Assignment: Reproduce word for word the part of the article on Sotheby's first auction in mainland China between "Sotheby's To Hold" and "Gehua Art Company.", inclusive.

Selected passage:

Sotheby's To Hold Its First Major Auction In China's Mainland Amid A Government Crackdown On Luxury Spending
Sotheby's (NYSE:BID) will hold its first commercial auction on the Chinese mainland on Dec.1, where it will offer modern and contemporary works of western and Chinese art worth millions of dollars, in a bid to gain a foothold in one of the fastest growing art and antique markets in the world. The event will be held in Beijing in association with its local joint-venture partner, state-run Beijing Gehua Art Company.
With rising income levels translating into greater spending power, China’s affluent art collectors are pouring money into high-value art and antiques, driving growth in the domestic art market, which was out of reach for international players for more than two decades. Now, the near-exponential growth in the nation’s art market in recent times has drawn Sotheby’s and Christie’s -- the two biggest names in art auctions -- to China this year.
"The Beijing Art Week is basically our first major move into China," Kevin Ching, CEO of Sotheby's Asia, told Reuters. "But what we're doing is not just an auction."
New York-based Sotheby’s will offer art, jewelry and furniture works worth $212 million as part of Beijing Art Week. The event will feature works by Picasso, Rembrandt, Zao Wou-Ki, along with some of China’s leading artists, and Zeng Fanzhi, who is reportedly the most expensive living Asian artist.

Recorded information:
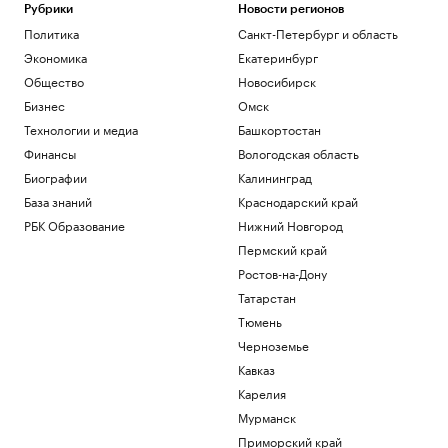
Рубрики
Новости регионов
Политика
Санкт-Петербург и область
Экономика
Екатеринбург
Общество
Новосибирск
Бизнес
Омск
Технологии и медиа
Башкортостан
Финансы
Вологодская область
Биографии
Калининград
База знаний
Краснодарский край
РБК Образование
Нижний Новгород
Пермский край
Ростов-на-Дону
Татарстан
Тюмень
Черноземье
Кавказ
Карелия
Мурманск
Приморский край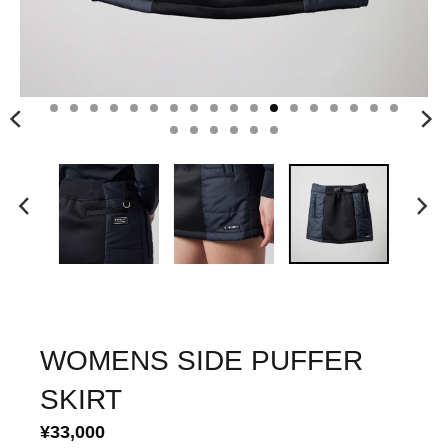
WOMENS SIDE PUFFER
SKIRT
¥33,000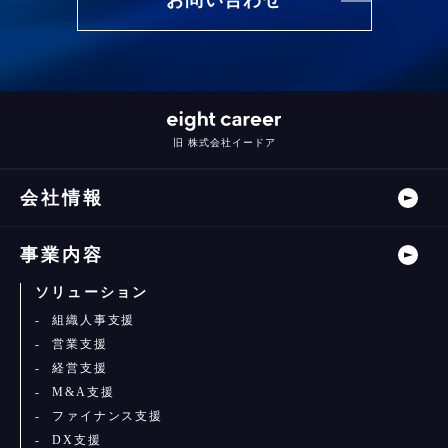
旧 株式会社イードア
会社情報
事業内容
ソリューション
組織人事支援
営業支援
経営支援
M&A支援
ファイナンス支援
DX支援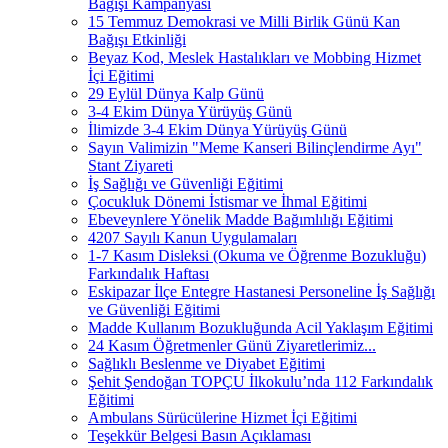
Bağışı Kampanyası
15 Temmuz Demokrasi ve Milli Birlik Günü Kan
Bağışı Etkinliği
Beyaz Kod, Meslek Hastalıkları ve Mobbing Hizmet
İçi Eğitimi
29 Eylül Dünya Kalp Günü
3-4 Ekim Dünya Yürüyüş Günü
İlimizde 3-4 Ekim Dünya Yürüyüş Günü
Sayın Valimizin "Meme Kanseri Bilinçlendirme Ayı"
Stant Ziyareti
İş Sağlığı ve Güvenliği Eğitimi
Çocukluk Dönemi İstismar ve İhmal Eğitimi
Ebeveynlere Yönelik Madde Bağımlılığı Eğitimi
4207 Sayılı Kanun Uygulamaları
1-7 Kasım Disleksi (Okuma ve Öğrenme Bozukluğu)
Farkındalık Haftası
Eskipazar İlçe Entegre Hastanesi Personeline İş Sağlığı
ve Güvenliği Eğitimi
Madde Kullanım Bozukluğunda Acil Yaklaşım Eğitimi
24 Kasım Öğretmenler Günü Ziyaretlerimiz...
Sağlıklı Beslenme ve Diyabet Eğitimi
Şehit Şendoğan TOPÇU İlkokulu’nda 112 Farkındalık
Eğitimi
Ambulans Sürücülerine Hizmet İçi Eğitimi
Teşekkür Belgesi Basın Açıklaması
* * *
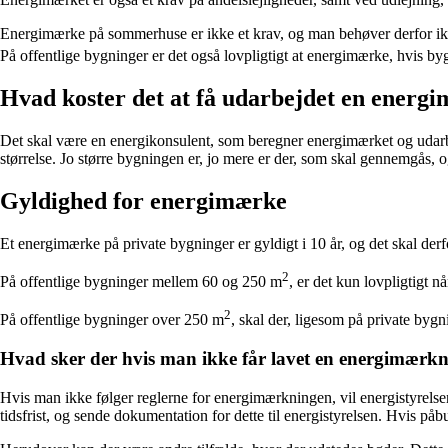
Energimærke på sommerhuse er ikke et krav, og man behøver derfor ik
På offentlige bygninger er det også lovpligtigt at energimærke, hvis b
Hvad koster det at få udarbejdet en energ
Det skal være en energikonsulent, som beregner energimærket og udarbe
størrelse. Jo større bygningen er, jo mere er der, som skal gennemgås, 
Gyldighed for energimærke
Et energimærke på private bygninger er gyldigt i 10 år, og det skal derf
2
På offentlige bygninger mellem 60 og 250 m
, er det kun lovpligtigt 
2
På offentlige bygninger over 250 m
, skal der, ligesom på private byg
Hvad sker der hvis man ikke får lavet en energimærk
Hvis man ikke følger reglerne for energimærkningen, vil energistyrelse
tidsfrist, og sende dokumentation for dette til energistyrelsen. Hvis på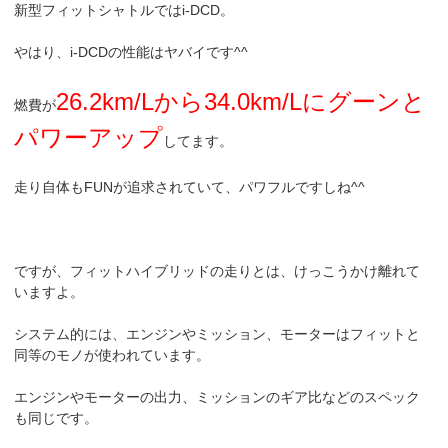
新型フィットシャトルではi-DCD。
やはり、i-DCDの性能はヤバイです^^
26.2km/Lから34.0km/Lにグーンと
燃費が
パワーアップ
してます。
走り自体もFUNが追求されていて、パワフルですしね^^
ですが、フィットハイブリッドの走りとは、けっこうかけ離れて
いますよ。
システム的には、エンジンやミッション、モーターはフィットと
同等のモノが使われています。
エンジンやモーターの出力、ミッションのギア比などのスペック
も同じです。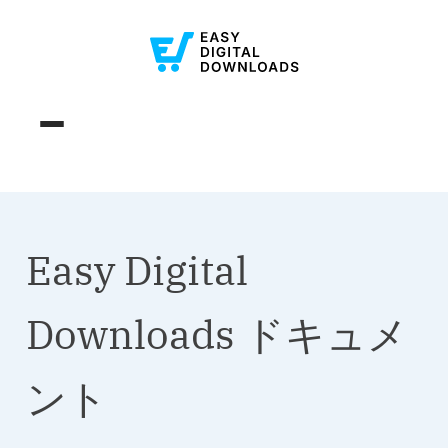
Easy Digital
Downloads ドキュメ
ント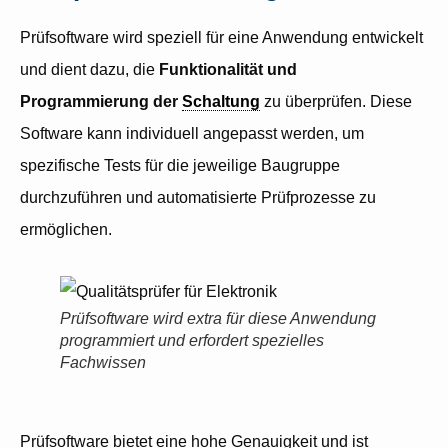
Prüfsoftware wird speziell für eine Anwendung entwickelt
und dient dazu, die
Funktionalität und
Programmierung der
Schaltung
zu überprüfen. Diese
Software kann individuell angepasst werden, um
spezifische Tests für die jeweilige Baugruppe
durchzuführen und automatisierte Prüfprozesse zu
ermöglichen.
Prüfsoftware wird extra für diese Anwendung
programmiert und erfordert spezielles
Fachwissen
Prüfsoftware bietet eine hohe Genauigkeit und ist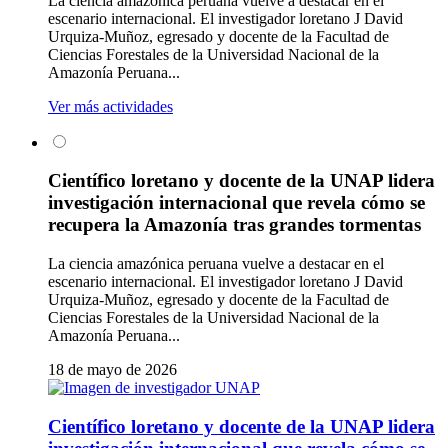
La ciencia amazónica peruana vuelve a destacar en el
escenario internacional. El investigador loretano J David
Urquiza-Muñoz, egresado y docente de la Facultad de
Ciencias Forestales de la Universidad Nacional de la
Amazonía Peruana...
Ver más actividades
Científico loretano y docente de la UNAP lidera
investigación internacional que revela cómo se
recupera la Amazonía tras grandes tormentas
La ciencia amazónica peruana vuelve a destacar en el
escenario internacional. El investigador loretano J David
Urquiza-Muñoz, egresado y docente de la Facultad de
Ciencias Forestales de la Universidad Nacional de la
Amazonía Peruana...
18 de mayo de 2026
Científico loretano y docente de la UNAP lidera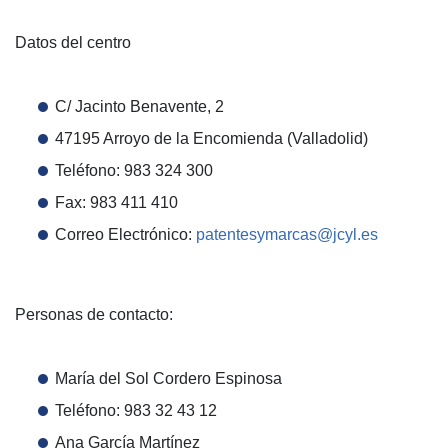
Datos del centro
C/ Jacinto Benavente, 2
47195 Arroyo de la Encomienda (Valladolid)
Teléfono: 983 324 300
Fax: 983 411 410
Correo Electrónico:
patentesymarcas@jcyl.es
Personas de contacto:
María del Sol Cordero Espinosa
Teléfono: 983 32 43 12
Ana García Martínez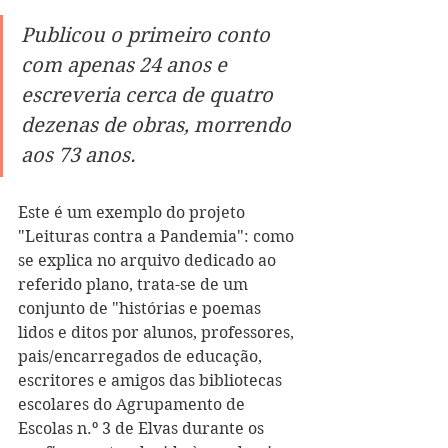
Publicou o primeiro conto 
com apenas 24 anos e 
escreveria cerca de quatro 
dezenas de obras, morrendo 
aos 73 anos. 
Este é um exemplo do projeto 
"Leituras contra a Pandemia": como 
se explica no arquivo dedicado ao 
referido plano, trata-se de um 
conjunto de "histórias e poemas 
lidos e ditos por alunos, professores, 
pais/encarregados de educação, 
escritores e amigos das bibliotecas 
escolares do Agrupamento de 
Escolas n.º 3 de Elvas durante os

Written response:
Sotheby's To Hold Its First Major Auction In China's Mainland Amid A Government Crackdown On Luxury Spending
Sotheby's (NYSE:BID) will hold its first commercial auction on the Chinese mainland on Dec.1, where it will offer modern and contemporary works of western and Chinese art worth millions of dollars, in a bid to gain a foothold in one of the fastest growing art and antique markets in the world. The event will be held in Beijing in association with its local joint-venture partner, state-run Beijing Gehua Art Company.